The tragedy of the grey-brown palate is that it doesn’t reflect reality. Speaking as someone who grew up in Hawaii and has hiked World War II battlefields around the Pacific, I can tell you for a fact that Saipan isn’t a dim jungle under a faded denim sky. Pearl Harbor doesn’t have grey water capped with red-shot clouds. The men who hit the beaches at Normandy and Guadalcanal didn’t see the battle through an antique camera lens, they saw the horror and, yes, sometimes the beauty too, through eyes as sharp and color-sensitive as ours. The antique film aesthetic is fundamentally incompatible with games as a medium for one simple reason: In a movie we’re watching history, but in games we’re there. Private Ryan‘s motif assumes that the audience is an observer, but in games, we’re a participant.

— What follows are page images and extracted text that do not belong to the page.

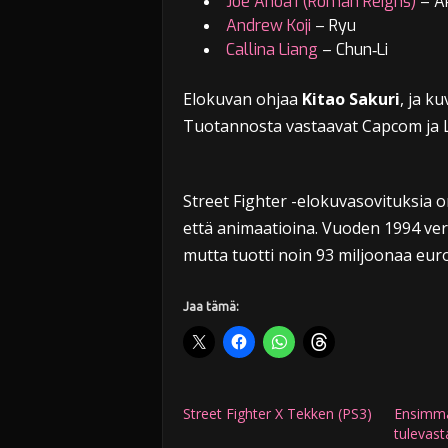
Joe Anoa’i (Roman Reigns)
– A
Andrew Koji
– Ryu
Callina Liang
– Chun‑Li
Elokuvan ohjaa
Kitao Sakuri
, ja k
Tuotannosta vastaavat Capcom ja 
Street Fighter -elokuvasovituksia o
että animaatioina. Vuoden 1994 ver
mutta tuotti noin 93 miljoonaa euro
Jaa tämä:
Street Fighter X Tekken (PS3)
Ensimmä
tulevast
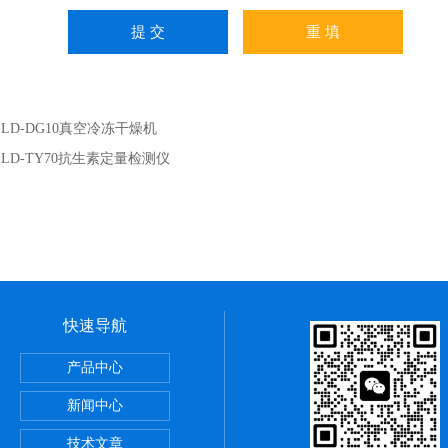
：
LD-DG10真空冷冻干燥机
：
LD-TY70抗生素定量检测仪
快速导航
还原电位检测仪
产品中心
新闻中心
测仪
技术文章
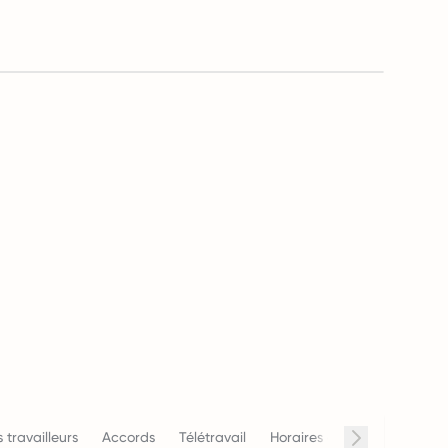
 travailleurs
Accords
Télétravail
Horaires de travail
Salai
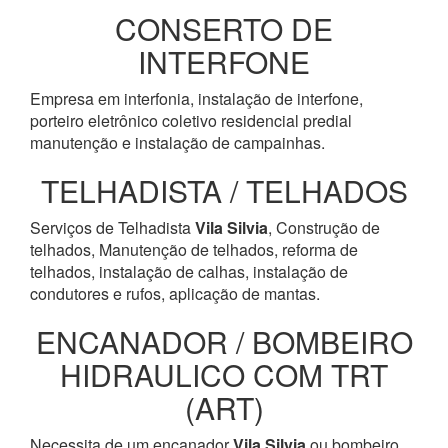
CONSERTO DE
INTERFONE
Empresa em interfonia, instalação de interfone,
porteiro eletrônico coletivo residencial predial
manutenção e instalação de campainhas.
TELHADISTA / TELHADOS
Serviços de Telhadista
Vila Silvia
, Construção de
telhados, Manutenção de telhados, reforma de
telhados, instalação de calhas, instalação de
condutores e rufos, aplicação de mantas.
ENCANADOR / BOMBEIRO
HIDRAULICO COM TRT
(ART)
Necessita de um encanador
Vila Silvia
ou bombeiro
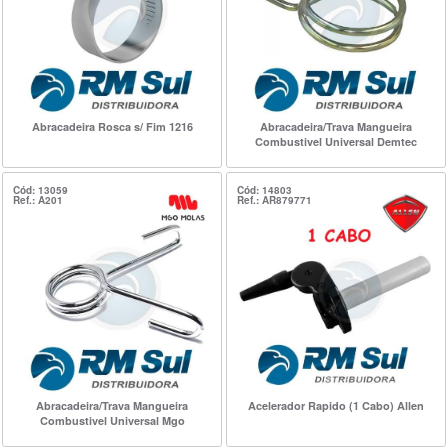
Abracadeira Rosca s/ Fim 1216
Abracadeira/Trava Mangueira
Combustivel Universal Demtec
Cód: 13059
Cód: 14803
Ref.: A201
Ref.: AR879771
Abracadeira/Trava Mangueira
Acelerador Rapido (1 Cabo) Allen
Combustivel Universal Mgo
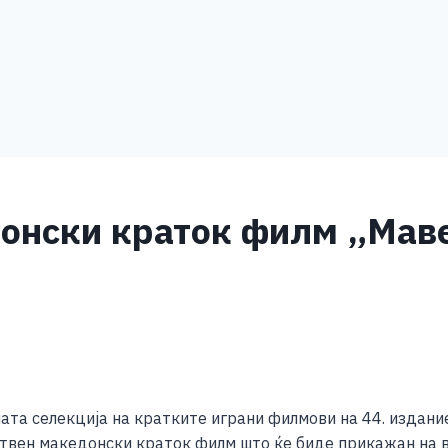
онски краток филм „Mаве
S
h
ата селекција на кратките играни филмови на 44. издан
ar
вен македонски краток филм што ќе биде прикажан на ве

There are a few things that can be done about this: The first is to recognize that the idea is tired, outmoded, and not particularly necessary. The second is to realize that World War II was literally that – a World War, with interesting and heroic actions taking place all over the globe. Games have largely neglected The Pacific War, for example, and many of the major actions have gone almost completely unexplored. Saipan has never appeared in a game, and neither has the Burma Campaign or any theater of the Sino-Japanese War. All of these settings would force us outside the geographic box of Fortress Europe and let us see new and colorful things: rainforests, lantern-lit Chinese streets, and the tennis courts and bungalows of the British Raj. We could even (gasp!) play as non-white soldiers: the Chinese National Army, the Indian Assam Rifles, and the famous Nepalese Gurkhas with their vicious curve-bladed kukris. The Pacific offers a new, vibrant setting, fresh weapons, and new protagonists ready for action.

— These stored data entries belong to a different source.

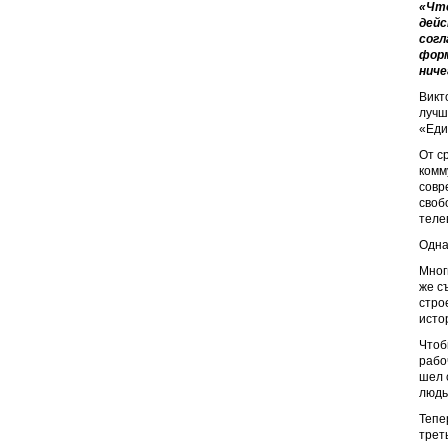
«Что
дейс
согл
форм
ниче
Викт
лучше
«Еди
От с
комм
совр
своб
теле
Одна
Мног
же с
стро
исто
Чтоб
рабо
шел 
людь
Тепе
трет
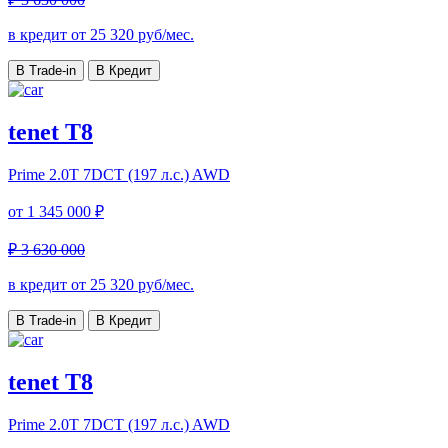
в кредит от
25 320
руб/мес.
В Trade-in
В Кредит
tenet T8
Prime
2.0T 7DCT (197 л.с.) AWD
от
1 345 000 ₽
₽ 3 630 000
в кредит от
25 320
руб/мес.
В Trade-in
В Кредит
tenet T8
Prime
2.0T 7DCT (197 л.с.) AWD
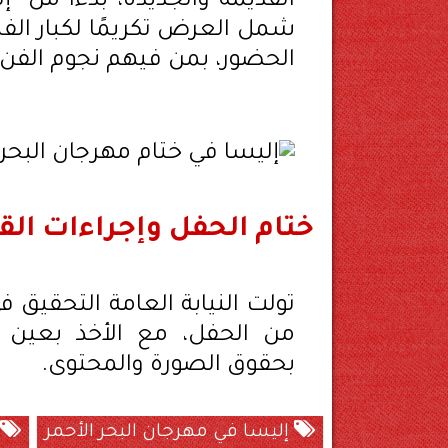
القديمة والجديدة، بدءًا من "إ
شمل العرض تكريمًا لكبار الفناني
الحضور، بمن فيهم نجوم الفن 
ختام الحفل وإجراءات القا
تولت النيابة العامة التحقيق ف
من الحفل، مع الأخذ بعين الا
بحقوق الصورة والمحتوى.
إليسا في مهرجان البحر الأحمر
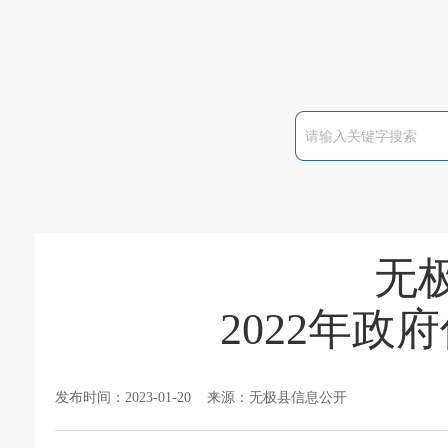
无
2022年
发布时间：2023-01-20 来源：无极县信息公开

Another option is to draw from a greater mix of films. As a contrast to Saving Private Ryan, we might consider Terrence Malick’s The Thin Red Line. While the plot is a bit of a mess, Malick went the opposite direction from Spielberg, emphasizing the sumptuous colors and natural beauty of Guadalcanal (though the film was actually shot in Australia). Malick’s focus on the tropical scenery communicates the possibility of life growing out of human chaos, but it also reflects how out of place the soldiers look in their dull uniforms, trapped between neon green grass and the endless aquamarine of the sea. The wondrous plants and mountains eventually become ominous to these men, an alien landscape where they don’t belong.

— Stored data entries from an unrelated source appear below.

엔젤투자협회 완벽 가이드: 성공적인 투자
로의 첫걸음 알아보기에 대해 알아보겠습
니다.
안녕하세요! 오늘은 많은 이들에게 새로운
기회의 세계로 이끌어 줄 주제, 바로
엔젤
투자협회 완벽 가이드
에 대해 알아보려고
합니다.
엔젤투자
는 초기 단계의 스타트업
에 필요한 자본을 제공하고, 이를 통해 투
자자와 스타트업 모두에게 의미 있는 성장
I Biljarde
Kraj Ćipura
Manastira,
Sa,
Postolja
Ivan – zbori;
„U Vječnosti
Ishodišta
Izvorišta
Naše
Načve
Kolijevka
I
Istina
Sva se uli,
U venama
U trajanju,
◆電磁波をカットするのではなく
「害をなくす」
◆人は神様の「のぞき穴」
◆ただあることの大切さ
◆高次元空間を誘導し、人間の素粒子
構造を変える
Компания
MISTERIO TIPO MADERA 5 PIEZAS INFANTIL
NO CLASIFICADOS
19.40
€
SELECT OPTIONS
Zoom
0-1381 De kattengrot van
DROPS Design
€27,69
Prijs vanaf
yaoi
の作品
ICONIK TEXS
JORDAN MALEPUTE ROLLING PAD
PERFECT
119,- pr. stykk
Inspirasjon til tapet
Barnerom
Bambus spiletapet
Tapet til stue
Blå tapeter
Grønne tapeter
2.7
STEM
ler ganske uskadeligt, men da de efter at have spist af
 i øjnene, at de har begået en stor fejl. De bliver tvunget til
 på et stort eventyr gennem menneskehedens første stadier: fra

We could also simply reject the so-called “grittiness.” Brothers in Arms: Hell’s Highway managed to depict Operation Market Garden with a bright clarity that was extremely welcome, and of the modern shooters, Rainbow Six: Vegas and its sequel used the city’s fluorescent garishness to great effect.

We, as gamers, owe Steven Spielberg a debt of gratitude for blazing the trail with innovative visuals, sound, and mechanics in Medal of Honor. That we are still stuck in the rut he created is, in many ways, a testament to the depth of his footprint. However, enough is enough. Steven created that footprint by innovating, and it’s time we did the same.